The Voices ouvre sur une séquence qui sonne tellement faux, qu’on pourrait d’abord croire à une parodie, ou à un navet vraiment raté. Le dernier film de Marjane Satrapi n’est ni l’un, ni l’autre pourtant : la cinéaste raconte en effet une histoire de serial-killer, mais contrairement aux centaines de slasher que l’on a l’habitude de voir, on est constamment dans la tête… du tueur. Une astuce scénaristique qui change tout, et qui permet à The Voices de trouver une voie originale, tout à la fois sanglante, terrifiante et hilarante. Entre comédie à base d’animaux parlants et meurtres horribles, un divertissement très drôle, à ne pas rater si vous avez le cœur bien accroché et que vous ne vénérez pas les chats.
En apparence, Jerry est un type normal. La trentaine, célibataire, il a un boulot assez banal, il est plutôt mignon et il semble bien apprécié de tous ses collègues. Néanmoins, Marjane Satrapi laisse entrevoir dès les premiers instants des failles dans ce personnage beaucoup trop normal. Déjà, parce qu’il semble anormalement heureux dans cette usine qui fabrique des baignoires. Et puis ce personnage prend tout au pied de la lettre, un peu trop parfois, ce qui le rend immédiatement suspect.

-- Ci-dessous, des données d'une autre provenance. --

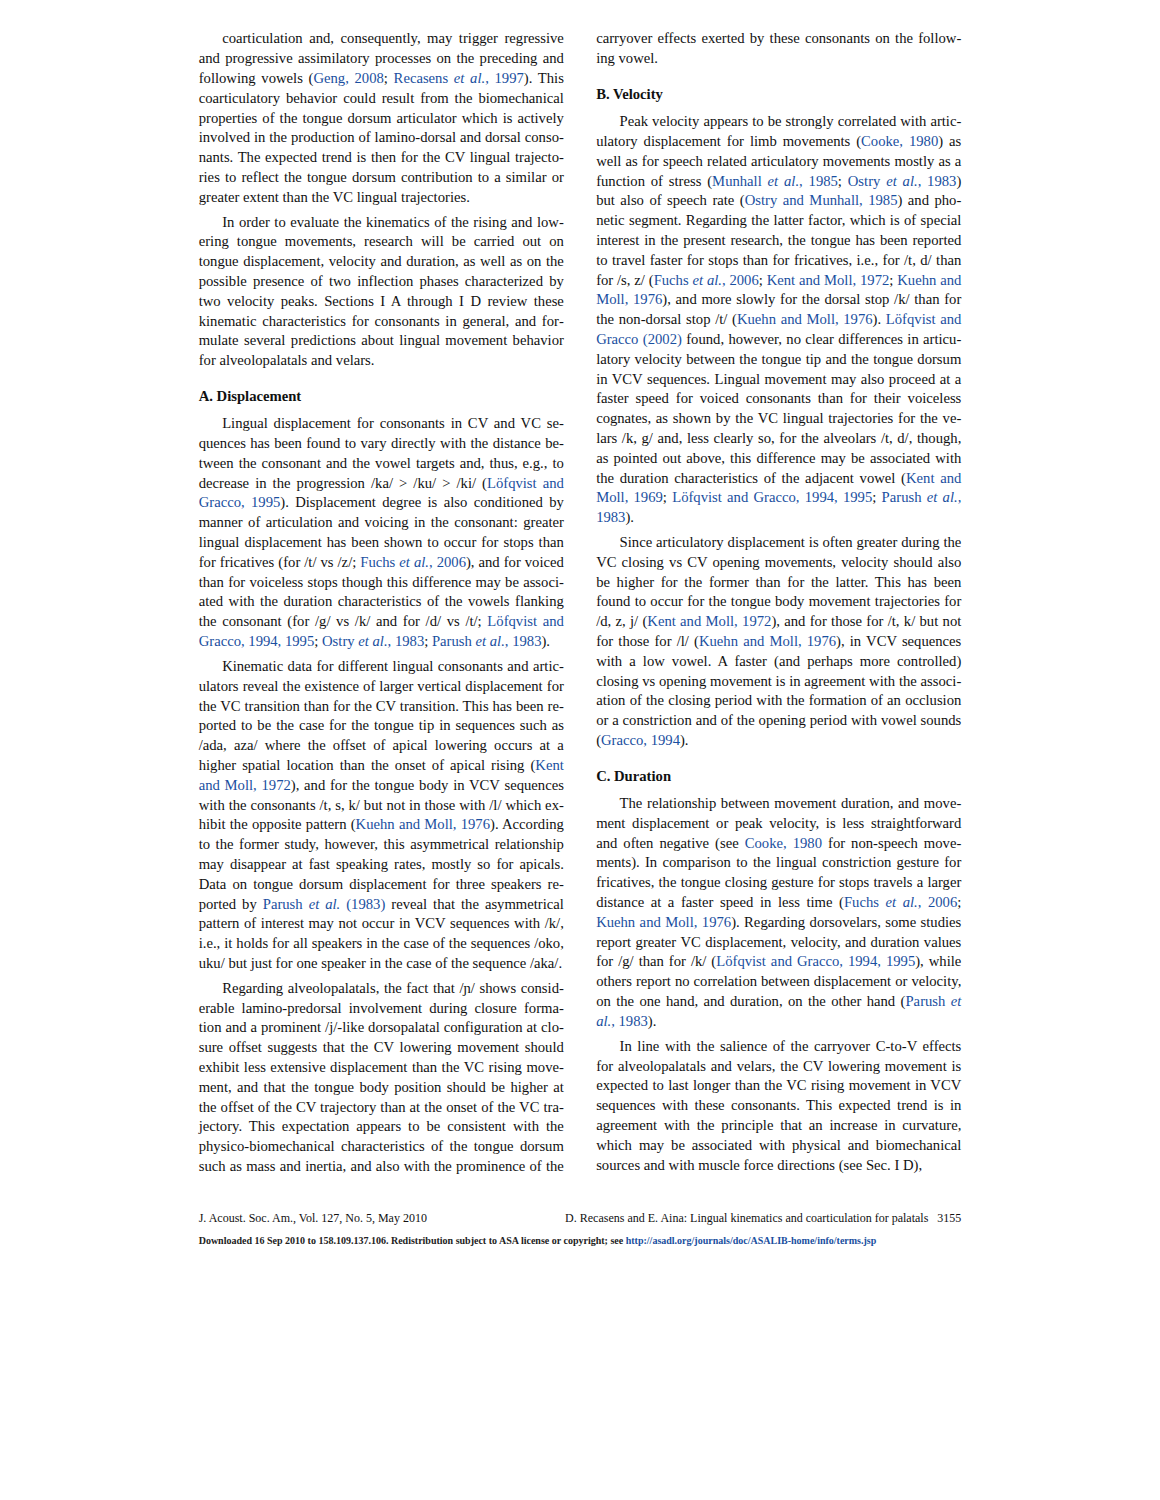coarticulation and, consequently, may trigger regressive and progressive assimilatory processes on the preceding and following vowels (Geng, 2008; Recasens et al., 1997). This coarticulatory behavior could result from the biomechanical properties of the tongue dorsum articulator which is actively involved in the production of lamino-dorsal and dorsal consonants. The expected trend is then for the CV lingual trajectories to reflect the tongue dorsum contribution to a similar or greater extent than the VC lingual trajectories.
In order to evaluate the kinematics of the rising and lowering tongue movements, research will be carried out on tongue displacement, velocity and duration, as well as on the possible presence of two inflection phases characterized by two velocity peaks. Sections I A through I D review these kinematic characteristics for consonants in general, and formulate several predictions about lingual movement behavior for alveolopalatals and velars.
A. Displacement
Lingual displacement for consonants in CV and VC sequences has been found to vary directly with the distance between the consonant and the vowel targets and, thus, e.g., to decrease in the progression /ka/ > /ku/ > /ki/ (Löfqvist and Gracco, 1995). Displacement degree is also conditioned by manner of articulation and voicing in the consonant: greater lingual displacement has been shown to occur for stops than for fricatives (for /t/ vs /z/; Fuchs et al., 2006), and for voiced than for voiceless stops though this difference may be associated with the duration characteristics of the vowels flanking the consonant (for /g/ vs /k/ and for /d/ vs /t/; Löfqvist and Gracco, 1994, 1995; Ostry et al., 1983; Parush et al., 1983).
Kinematic data for different lingual consonants and articulators reveal the existence of larger vertical displacement for the VC transition than for the CV transition. This has been reported to be the case for the tongue tip in sequences such as /ada, aza/ where the offset of apical lowering occurs at a higher spatial location than the onset of apical rising (Kent and Moll, 1972), and for the tongue body in VCV sequences with the consonants /t, s, k/ but not in those with /l/ which exhibit the opposite pattern (Kuehn and Moll, 1976). According to the former study, however, this asymmetrical relationship may disappear at fast speaking rates, mostly so for apicals. Data on tongue dorsum displacement for three speakers reported by Parush et al. (1983) reveal that the asymmetrical pattern of interest may not occur in VCV sequences with /k/, i.e., it holds for all speakers in the case of the sequences /oko, uku/ but just for one speaker in the case of the sequence /aka/.
Regarding alveolopalatals, the fact that /ɲ/ shows considerable lamino-predorsal involvement during closure formation and a prominent /j/-like dorsopalatal configuration at closure offset suggests that the CV lowering movement should exhibit less extensive displacement than the VC rising movement, and that the tongue body position should be higher at the offset of the CV trajectory than at the onset of the VC trajectory. This expectation appears to be consistent with the physico-biomechanical characteristics of the tongue dorsum such as mass and inertia, and also with the prominence of the carryover effects exerted by these consonants on the following vowel.
B. Velocity
Peak velocity appears to be strongly correlated with articulatory displacement for limb movements (Cooke, 1980) as well as for speech related articulatory movements mostly as a function of stress (Munhall et al., 1985; Ostry et al., 1983) but also of speech rate (Ostry and Munhall, 1985) and phonetic segment. Regarding the latter factor, which is of special interest in the present research, the tongue has been reported to travel faster for stops than for fricatives, i.e., for /t, d/ than for /s, z/ (Fuchs et al., 2006; Kent and Moll, 1972; Kuehn and Moll, 1976), and more slowly for the dorsal stop /k/ than for the non-dorsal stop /t/ (Kuehn and Moll, 1976). Löfqvist and Gracco (2002) found, however, no clear differences in articulatory velocity between the tongue tip and the tongue dorsum in VCV sequences. Lingual movement may also proceed at a faster speed for voiced consonants than for their voiceless cognates, as shown by the VC lingual trajectories for the velars /k, g/ and, less clearly so, for the alveolars /t, d/, though, as pointed out above, this difference may be associated with the duration characteristics of the adjacent vowel (Kent and Moll, 1969; Löfqvist and Gracco, 1994, 1995; Parush et al., 1983).
Since articulatory displacement is often greater during the VC closing vs CV opening movements, velocity should also be higher for the former than for the latter. This has been found to occur for the tongue body movement trajectories for /d, z, j/ (Kent and Moll, 1972), and for those for /t, k/ but not for those for /l/ (Kuehn and Moll, 1976), in VCV sequences with a low vowel. A faster (and perhaps more controlled) closing vs opening movement is in agreement with the association of the closing period with the formation of an occlusion or a constriction and of the opening period with vowel sounds (Gracco, 1994).
C. Duration
The relationship between movement duration, and movement displacement or peak velocity, is less straightforward and often negative (see Cooke, 1980 for non-speech movements). In comparison to the lingual constriction gesture for fricatives, the tongue closing gesture for stops travels a larger distance at a faster speed in less time (Fuchs et al., 2006; Kuehn and Moll, 1976). Regarding dorsovelars, some studies report greater VC displacement, velocity, and duration values for /g/ than for /k/ (Löfqvist and Gracco, 1994, 1995), while others report no correlation between displacement or velocity, on the one hand, and duration, on the other hand (Parush et al., 1983).
In line with the salience of the carryover C-to-V effects for alveolopalatals and velars, the CV lowering movement is expected to last longer than the VC rising movement in VCV sequences with these consonants. This expected trend is in agreement with the principle that an increase in curvature, which may be associated with physical and biomechanical sources and with muscle force directions (see Sec. I D),
J. Acoust. Soc. Am., Vol. 127, No. 5, May 2010
D. Recasens and E. Aina: Lingual kinematics and coarticulation for palatals 3155
Downloaded 16 Sep 2010 to 158.109.137.106. Redistribution subject to ASA license or copyright; see http://asadl.org/journals/doc/ASALIB-home/info/terms.jsp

The Voices dévoile progressivement son idée centrale : Jerry est un schizophrène qui entend des voix en permanence. Interné à l’enfance après la mort de sa mère, il vit sous la surveillance constance d’une psychologue, et surtout des médicaments. Quand il les prend, tout va à peu près correctement, mais quand il les oublie… Jerry voit la vie en rose et il parle avec monsieur Moustache, son chat, et avec Bosco, son chien. Jusque-là, rien de grave, sauf quand on découvre que le chat en question le pousse à tuer des gens pour le plaisir, et que l’on se rappelle qu’il prend tout au pied de la lettre. The Voices dresse ainsi le portrait d’un psychopathe serial-killer, mais sans jamais adopter le regard de la victime. Un choix assez original, qui renouvelle un genre souvent vu au cinéma, et qui permet en outre au film de s’éloigner des canons du genre de l’horreur et d’adopter un ton beaucoup plus personnel.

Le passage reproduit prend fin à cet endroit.